**What the exercise asks:**
Copy out every line of text in each of the following items, keeping the original wording, spelling, and line breaks.
──────────
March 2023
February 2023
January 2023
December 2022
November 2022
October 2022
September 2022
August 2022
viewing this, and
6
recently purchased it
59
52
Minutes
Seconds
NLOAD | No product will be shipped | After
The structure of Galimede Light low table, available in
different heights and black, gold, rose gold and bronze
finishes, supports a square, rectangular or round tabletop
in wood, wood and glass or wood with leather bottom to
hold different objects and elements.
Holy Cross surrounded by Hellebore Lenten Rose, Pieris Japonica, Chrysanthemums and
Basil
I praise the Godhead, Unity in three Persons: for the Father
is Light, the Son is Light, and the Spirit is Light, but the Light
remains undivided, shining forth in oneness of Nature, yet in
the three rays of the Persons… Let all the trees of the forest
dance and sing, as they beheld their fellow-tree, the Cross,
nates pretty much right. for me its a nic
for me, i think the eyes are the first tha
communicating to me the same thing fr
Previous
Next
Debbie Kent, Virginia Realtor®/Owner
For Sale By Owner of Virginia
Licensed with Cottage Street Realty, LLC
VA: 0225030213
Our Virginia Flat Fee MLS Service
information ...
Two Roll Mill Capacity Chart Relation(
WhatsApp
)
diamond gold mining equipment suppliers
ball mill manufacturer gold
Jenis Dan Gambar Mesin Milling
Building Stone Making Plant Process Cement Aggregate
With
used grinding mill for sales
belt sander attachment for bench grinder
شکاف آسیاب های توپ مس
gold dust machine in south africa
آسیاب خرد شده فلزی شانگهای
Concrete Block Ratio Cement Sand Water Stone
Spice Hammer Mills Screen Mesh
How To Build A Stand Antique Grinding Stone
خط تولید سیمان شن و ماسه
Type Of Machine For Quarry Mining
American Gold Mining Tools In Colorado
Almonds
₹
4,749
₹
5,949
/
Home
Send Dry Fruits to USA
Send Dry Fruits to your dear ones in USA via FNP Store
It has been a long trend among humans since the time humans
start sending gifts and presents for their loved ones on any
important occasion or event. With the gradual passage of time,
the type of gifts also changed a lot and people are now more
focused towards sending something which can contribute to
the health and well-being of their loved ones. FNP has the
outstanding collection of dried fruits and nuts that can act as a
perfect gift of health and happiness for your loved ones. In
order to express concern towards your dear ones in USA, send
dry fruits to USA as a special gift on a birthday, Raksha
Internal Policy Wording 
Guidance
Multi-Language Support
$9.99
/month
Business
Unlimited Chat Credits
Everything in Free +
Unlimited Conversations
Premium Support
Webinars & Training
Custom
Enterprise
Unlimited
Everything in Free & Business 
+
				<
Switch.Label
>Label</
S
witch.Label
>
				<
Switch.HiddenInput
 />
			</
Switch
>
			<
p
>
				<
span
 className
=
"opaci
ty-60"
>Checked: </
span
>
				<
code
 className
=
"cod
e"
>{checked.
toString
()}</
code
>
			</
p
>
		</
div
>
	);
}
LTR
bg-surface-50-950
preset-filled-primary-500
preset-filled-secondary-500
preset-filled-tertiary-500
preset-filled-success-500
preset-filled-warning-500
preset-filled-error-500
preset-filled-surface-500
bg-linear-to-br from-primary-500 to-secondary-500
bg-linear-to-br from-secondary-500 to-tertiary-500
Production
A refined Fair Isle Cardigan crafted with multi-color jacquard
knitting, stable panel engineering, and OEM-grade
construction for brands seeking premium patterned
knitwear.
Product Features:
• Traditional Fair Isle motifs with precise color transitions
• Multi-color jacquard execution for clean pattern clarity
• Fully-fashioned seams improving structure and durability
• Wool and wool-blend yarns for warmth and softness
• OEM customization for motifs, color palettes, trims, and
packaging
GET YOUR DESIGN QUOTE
──────────
**Solution to this problem:**
March 2023
February 2023
January 2023
December 2022
November 2022
October 2022
September 2022
August 2022
viewing this, and
6
recently purchased it
59
52
Minutes
Seconds
NLOAD | No product will be shipped | After
The structure of Galimede Light low table, available in
different heights and black, gold, rose gold and bronze
finishes, supports a square, rectangular or round tabletop
in wood, wood and glass or wood with leather bottom to
hold different objects and elements.
Holy Cross surrounded by Hellebore Lenten Rose, Pieris Japonica, Chrysanthemums and
Basil
I praise the Godhead, Unity in three Persons: for the Father
is Light, the Son is Light, and the Spirit is Light, but the Light
remains undivided, shining forth in oneness of Nature, yet in
the three rays of the Persons… Let all the trees of the forest
dance and sing, as they beheld their fellow-tree, the Cross,
nates pretty much right. for me its a nic
for me, i think the eyes are the first tha
communicating to me the same thing fr
Previous
Next
Debbie Kent, Virginia Realtor®/Owner
For Sale By Owner of Virginia
Licensed with Cottage Street Realty, LLC
VA: 0225030213
Our Virginia Flat Fee MLS Service
information ...
Two Roll Mill Capacity Chart Relation(
WhatsApp
)
diamond gold mining equipment suppliers
ball mill manufacturer gold
Jenis Dan Gambar Mesin Milling
Building Stone Making Plant Process Cement Aggregate
With
used grinding mill for sales
belt sander attachment for bench grinder
شکاف آسیاب های توپ مس
gold dust machine in south africa
آسیاب خرد شده فلزی شانگهای
Concrete Block Ratio Cement Sand Water Stone
Spice Hammer Mills Screen Mesh
How To Build A Stand Antique Grinding Stone
خط تولید سیمان شن و ماسه
Type Of Machine For Quarry Mining
American Gold Mining Tools In Colorado
Almonds
₹
4,749
₹
5,949
/
Home
Send Dry Fruits to USA
Send Dry Fruits to your dear ones in USA via FNP Store
It has been a long trend among humans since the time humans
start sending gifts and presents for their loved ones on any
important occasion or event. With the gradual passage of time,
the type of gifts also changed a lot and people are now more
focused towards sending something which can contribute to
the health and well-being of their loved ones. FNP has the
outstanding collection of dried fruits and nuts that can act as a
perfect gift of health and happiness for your loved ones. In
order to express concern towards your dear ones in USA, send
dry fruits to USA as a special gift on a birthday, Raksha
Internal Policy Wording 
Guidance
Multi-Language Support
$9.99
/month
Business
Unlimited Chat Credits
Everything in Free +
Unlimited Conversations
Premium Support
Webinars & Training
Custom
Enterprise
Unlimited
Everything in Free & Business 
+
				<
Switch.Label
>Label</
S
witch.Label
>
				<
Switch.HiddenInput
 />
			</
Switch
>
			<
p
>
				<
span
 className
=
"opaci
ty-60"
>Checked: </
span
>
				<
code
 className
=
"cod
e"
>{checked.
toString
()}</
code
>
			</
p
>
		</
div
>
	);
}
LTR
bg-surface-50-950
preset-filled-primary-500
preset-filled-secondary-500
preset-filled-tertiary-500
preset-filled-success-500
preset-filled-warning-500
preset-filled-error-500
preset-filled-surface-500
bg-linear-to-br from-primary-500 to-secondary-500
bg-linear-to-br from-secondary-500 to-tertiary-500
Production
A refined Fair Isle Cardigan crafted with multi-color jacquard
knitting, stable panel engineering, and OEM-grade
construction for brands seeking premium patterned
knitwear.
Product Features:
• Traditional Fair Isle motifs with precise color transitions
• Multi-color jacquard execution for clean pattern clarity
• Fully-fashioned seams improving structure and durability
• Wool and wool-blend yarns for warmth and softness
• OEM customization for motifs, color palettes, trims, and
packaging
GET YOUR DESIGN QUOTE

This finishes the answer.